Valores de preservação da vida, de integridade física. O problema será e porque não deixarmos de ter duas mãos e dois braços... Temos uma determinada estrutura de vida assente em algo que não está na nossa liberdade de decisão. Esta ideia da eutanásia não é isenta de uma determinada conceção política.
Já que fala em conceção política, os defensores da eutanásia argumentam com a questão da liberdade e da dignidade. O que é que responde a esses argumentos?
A liberdade e a dignidade, particularmente para quem está numa situação de sofrimento, implicam uma decisão, uma declaração e vontade que é tomada sob uma determinada coação, uma determinada pressão e isso não corresponde a uma verdadeira liberdade. Ou seja, a liberdade é de quem tem plena consciência, de quem pode ter capacidade para perceber quais são as várias hipóteses e não de quem está numa situação de sofrimento a dizer "eu agora não quero sofrer e vou decidir pôr termo à vida"
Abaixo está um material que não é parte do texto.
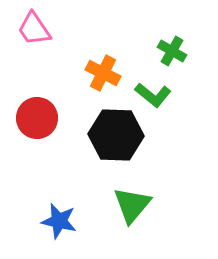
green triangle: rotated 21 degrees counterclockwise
Dizer que as pessoas têm liberdade de dispor da sua vida é algo que parece contrariar a própria dignidade humana.
Nessa decisão, quando fala em coação ...
Não estou a dizer que seja coação externa, ainda que possa haver coação externa de alguns familiares que podem preferir que aquela pessoa que está em sofrimento, que está a dar um encargo, que tome essa decisão. Pode haver um certo condicionamento da decisão não só pelo sofrimento que tem, mas também pelo peso, o fardo que está a ser para os mais próximos e, por isso também, a eutanásia acaba por ser uma forma de certas pessoas que têm a seu cargo os que estão em sofrimento não arcarem com esse peso, com esse fardo do sofrimento. Pode haver aqui alguma coação, não no sentido de colocar o outro entre a espada e a parede, mas de a pessoa ter menor liberdade na sua decisão.